Raz są to dziwne porównania potrzebujące czasu do namysłu, jak przy „Now’s the Only Time I Know”, gdzie ma jedyną chwilę spokoju podczas porannej toalety
Innym razem to zwykłe życie jak rozmowy o tabletkach do zmywarki, miłości i chorobie w chyba najbardziej dyskotekowym „Seven”.
Nie znajdziemy tu peanów wznoszonych ku nowemu człowiekowi wydanemu na świat. Za to Fever Ray proponuje nam chłodną samotność i stara się przekazać to uczucie, kiedy przez zmęczenie i samotność unosisz się między snem a jawą. Bo gdy śpiewa o postaci, która nie dotyka nogami ziemi to nie do końca możemy być pewni czy chodzi o córkę w wózku, czy może jednak o mamę.
Dopiero około 4 lata po nagraniu albumu Fever Ray została zauważona przsz szerszą grupę odbiorców. Stało się to dzięki utworowi „If I Had a Heart”, który został wykorzystany w czołówce serialu „Wikingowie”
Jednym z najlepszych utworów na płycie jest też bez wątpienia „Keep the Streets Empty for Me”. Piosenka została zaśpiewana w duecie z Cecilią Nordlund znaną jako Cilihili. Jest to jedyny utwór, w którym można usłyszeć głos Karin bez efektów. To wspaniała spokojna opowieść o samotności i chęci zmiany położenia, w którym się znajdujemy. Utwór ma w sobie wiele szwedzkiej surowości, jednak na mnie robi niesamowite wrażenie miękkości.

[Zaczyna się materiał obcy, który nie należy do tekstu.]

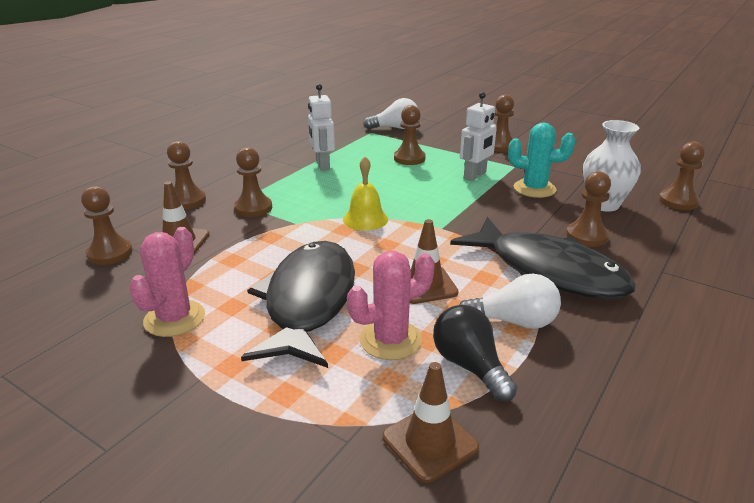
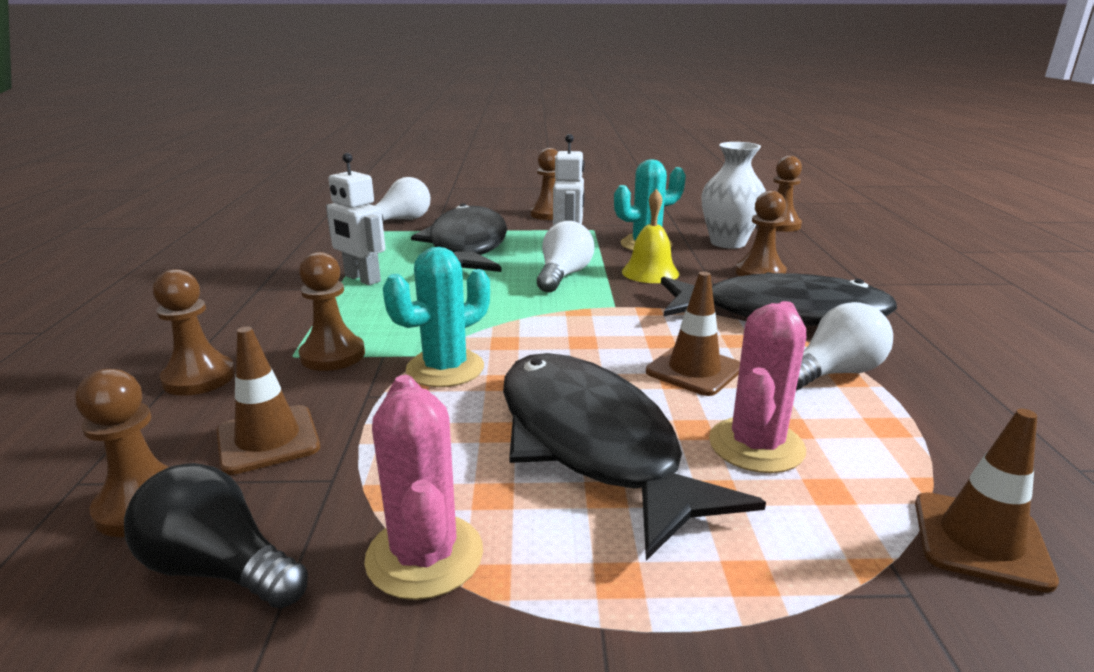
camera: 35 degrees left, 5 degrees down
(294, 234) = (445, 368): none -> turquoise cactus
(365, 219) = (513, 323): yellow bell -> yellow bell (650, 272)
(409, 158) = (467, 247): brown pawn -> black fish
(440, 196) = (563, 276): none -> white light bulb
(470, 366) = (873, 436): black light bulb -> black light bulb (219, 568)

Cała Północ w jednym miejscu
Płyta wydaje się kontynuacją wcześniej obranego kierunku z zespołem The Knife, jest jednak spokojniejsza.

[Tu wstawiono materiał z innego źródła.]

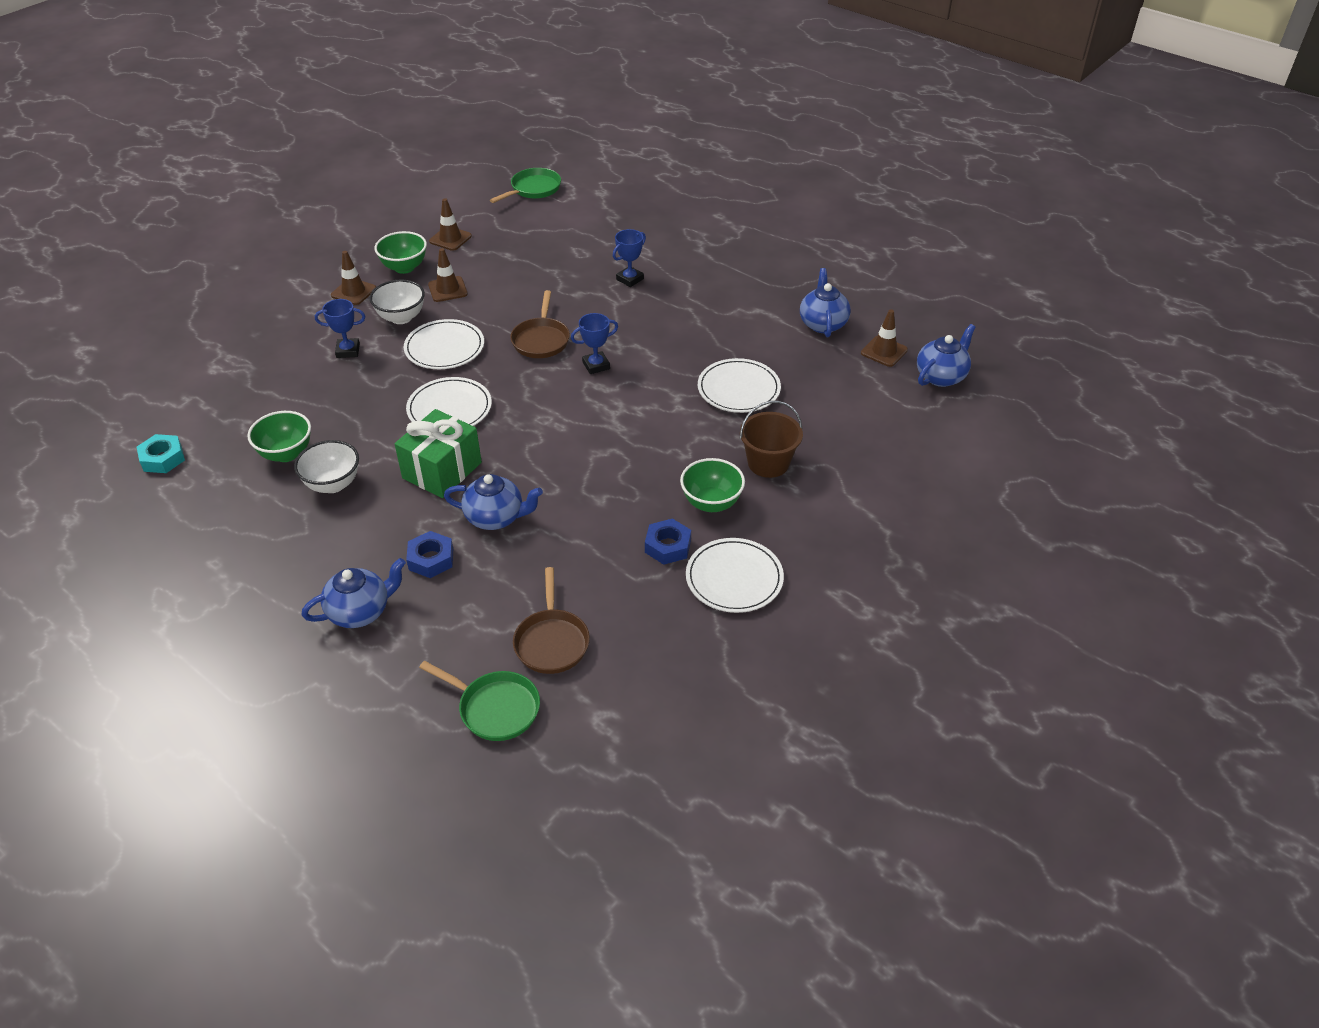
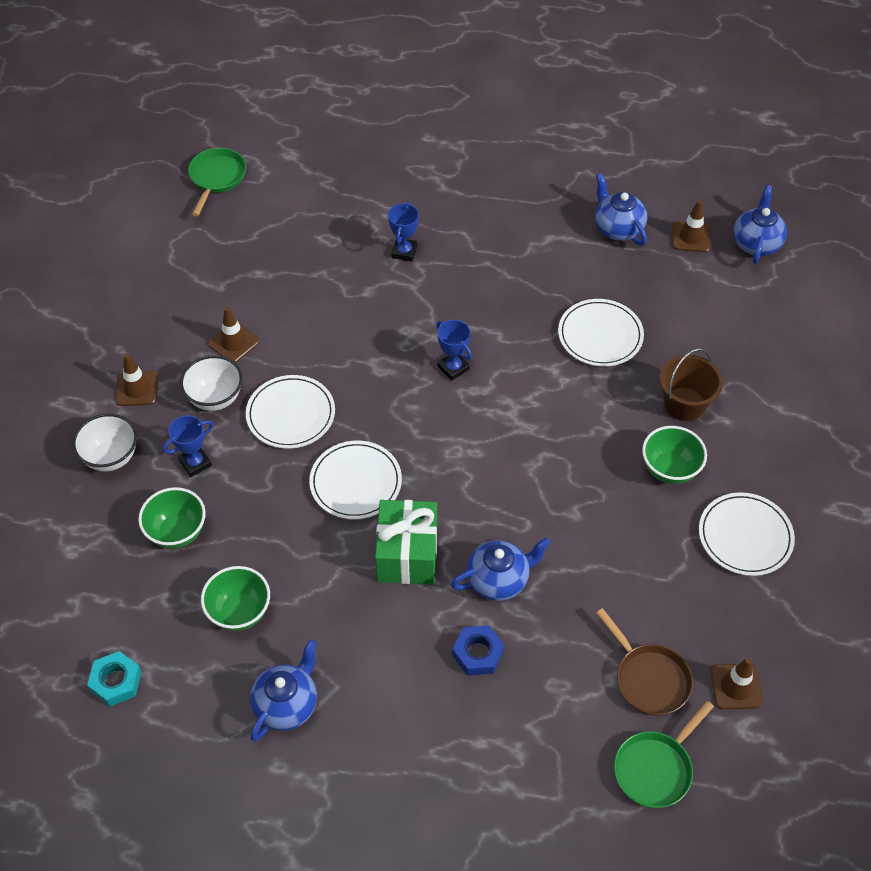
camera: 30 degrees left, 10 degrees up
(333, 484) = (316, 622): white bowl -> white bowl (111, 457)
(360, 612) = (461, 741): blue teapot -> blue teapot (287, 704)
(404, 267) = (165, 335): green bowl -> green bowl (177, 532)
(450, 239) = (182, 278): brown traffic cone -> brown traffic cone (736, 686)
(495, 708) = (655, 768): green pan -> green pan turned 135 degrees clockwise
(541, 340) = (377, 362): brown pan -> none
(596, 365) = (453, 368): blue trophy -> blue trophy turned 75 degrees counterclockwise
(668, 546) = (668, 532): blue nut -> none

Słucha się jej jednym tchem, najlepiej w półmroku i całkowitym skupieniu na muzyce.
Moim zdaniem jest bez słabych momentów, konsekwentna i ciekawa. Nie boję się też użyć stwierdzenia, że nawiedzona. Wydaje się napisana przez osobę lekko szaloną, żyjącą jakby w stanie hipnagogii. Na albumie „Fever Ray” Karin udało się zamknąć cały chłód północy, zapakować w syntetyczne pudełko i ozdobić metaliczną wstążką swojego głosu. I do mnie trafia to bardzo, dlatego uważam, że tę płytę warto mieć!

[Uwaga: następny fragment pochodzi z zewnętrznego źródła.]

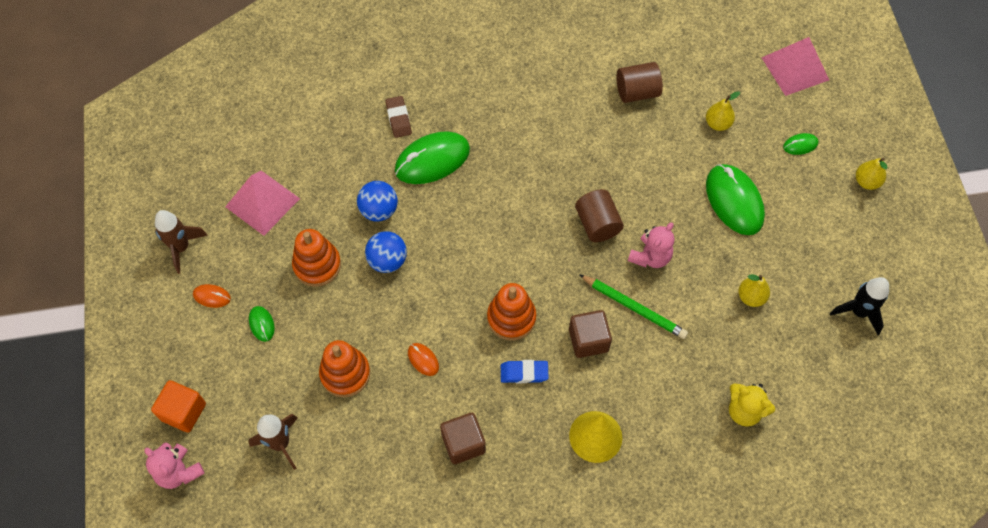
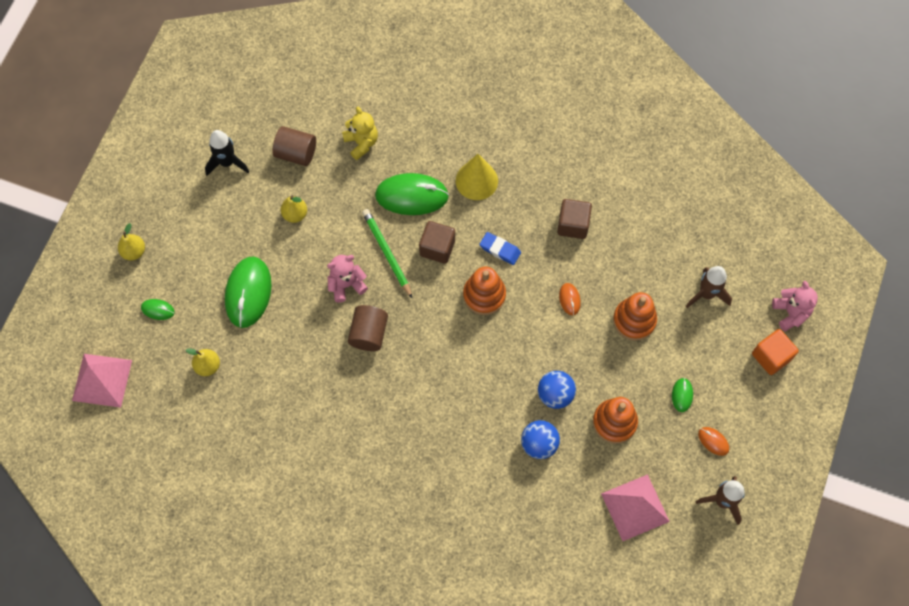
camera: 150 degrees left, 5 degrees up
(398, 119) = (475, 526): brown eraser -> none
(432, 160) = (468, 467): green mouse -> green mouse (412, 196)
(637, 92) = (251, 434): brown cylinder -> brown cylinder (296, 153)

Informacje kolekcjonerskie dotyczące oryginalnego wydania:
Wydawnictwo: Rabid Records
Numer katalogowy: RABIDT039
Format: Vinyl, LP Album
Kraj: Sweden
Rok wydania: 2009
Gatunek: Electronic, pop Style: synth-pop, ambient
Ceny albumu wahają się między 40 EUR do 200 EUR w zależności od stanu.